Briefly recording what you are thankful for every day is a protective factor in mental health. There is evidence that doing this leads to greater alertness, enthusiasm, determination, optimism and energy – alongside less depression and stress. Those who record their ‘blessings’ appear to be more helpful to others as well as more likely to achieve their own goals. Like many findings in positive psychology the research confirms and elaborates common sense.
- Focusing on what to put into a daily journal tunes us into the positive elements of the day – we are more likely to see what we are looking out for
- It maximises awareness of the little things that can make a difference
- Helps get things in perspective
- When negative things happen it makes us realise that most of the time they don’t!
- Not having something for a while makes you appreciate what you do have.
- It shifts your mindset
- And illustrates how different thinking patterns impact on feelings about yourself and the world around you
- It seems to have a chemical boost – like taking exercise promotes serotonin.

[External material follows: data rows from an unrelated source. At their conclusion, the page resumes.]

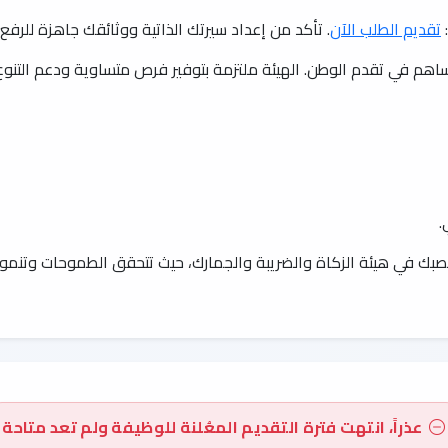
:
تقديم الطلب الآن
. تأكد من إعداد سيرتك الذاتية ووثائقك جاهزة للرفع 
ساهم في تقدم الوطن. الهيئة ملتزمة بتوفير فرص متساوية ودعم التنو
.
بك في هيئة الزكاة والضريبة والجمارك، حيث تتحقق الطموحات وتنمو ال
عذراً، انتهت فترة التقديم المعُلنة للوظيفة ولم تعد متاحة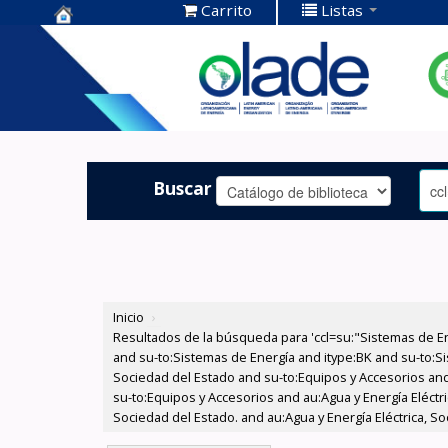
Carrito
Listas
Centro de
Documentación
OLADE -
Buscar
Inicio
›
Resultados de la búsqueda para 'ccl=su:"Sistemas de E
and su-to:Sistemas de Energía and itype:BK and su-to:Si
Sociedad del Estado and su-to:Equipos y Accesorios and
su-to:Equipos y Accesorios and au:Agua y Energía Eléctr
Sociedad del Estado. and au:Agua y Energía Eléctrica, So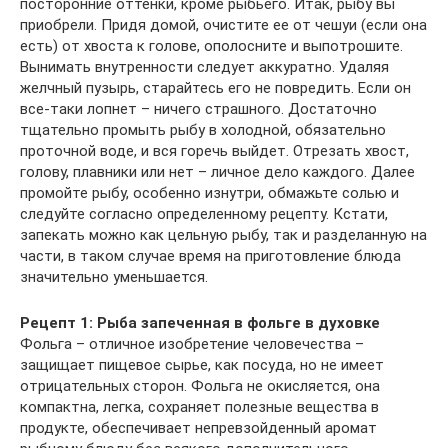
посторонние оттенки, кроме рыбьего. Итак, рыбу вы
приобрели. Придя домой, очистите ее от чешуи (если она
есть) от хвоста к голове, ополосните и выпотрошите.
Вынимать внутренности следует аккуратно. Удаляя
желчный пузырь, старайтесь его не повредить. Если он
все-таки лопнет – ничего страшного. Достаточно
тщательно промыть рыбу в холодной, обязательно
проточной воде, и вся горечь выйдет. Отрезать хвост,
голову, плавники или нет – личное дело каждого. Далее
промойте рыбу, особенно изнутри, обмажьте солью и
следуйте согласно определенному рецепту. Кстати,
запекать можно как цельную рыбу, так и разделанную на
части, в таком случае время на приготовление блюда
значительно уменьшается.
Рецепт 1: Рыба запеченная в фольге в духовке
Фольга – отличное изобретение человечества –
защищает пищевое сырье, как посуда, но не имеет
отрицательных сторон. Фольга не окисляется, она
компактна, легка, сохраняет полезные вещества в
продукте, обеспечивает непревзойденный аромат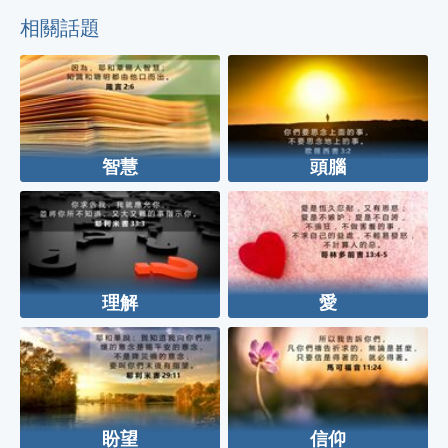
相關話題
智慧
頭腦
理解
愛
盼望
信仰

Neurological research now shows that thinking about things can have similar effects in our brain as actually doing them and that both impact on our neurotransmitters.
I decided this week to record my blessings for a while and also to share these with a friend. I just send an email every day with my three listed for the day before. This commitment means I am much more likely to do it and I have found myself just loving it! Even in just a short time my spirits have lifted and I seem to have more mental and physical energy.
Blessings come in a variety of guises. Firstly, there are the simply sensory ones:
Had lunch in a café and they made the perfect Welsh rarebit – every mouthful was a delight
Then there are the moments of connection:
Had a conversation with my hairdresser about her application for residency – it gave me a powerful insight into what this means for people
The moments of shared humanity:
Went up to see the firework display and several people made way to let the little children go in front. No-one was demanding their right to the front spot even though they got there first – kindness is uplifting.
Simple serendipity – things just going right:
We went to Sevenoaks and all the way there we just caught the bus, the tube and the train – no waiting anywhere. Very pleasing.
Aesthetic appreciation – when beauty touches your soul:
One piece of Aboriginal art was placed on the floor of the exhibition hall – I found it utterly beautiful and moving and could barely tear myself away.
The presence of those we love:
After having him seriously ill in hospital for two weeks, just sitting next to my husband on the sofa with a cup of tea watching the news gives me overwhelming moments of relief, joy and appreciation.
There are many more everyday blessings we often take for granted – being able to read (thank a teacher!), being able to put one foot in front of the other and walk, having the ability to see and to hear were for me some of the most powerful.
You hear people complaining all the time. And some of them have a right to – this exercise is not an alternative to fighting for social justice. But getting lost in focusing on how awful things are does little to change things for the better. Recording your blessings is not about being smug or self-satisfied – it is about being appreciative of what we have and therefore raising awareness of what we might do so that others can also have more blessings in their lives – even if this is just the warmth of a smile, a conversation at the bus stop or a donation to a cause.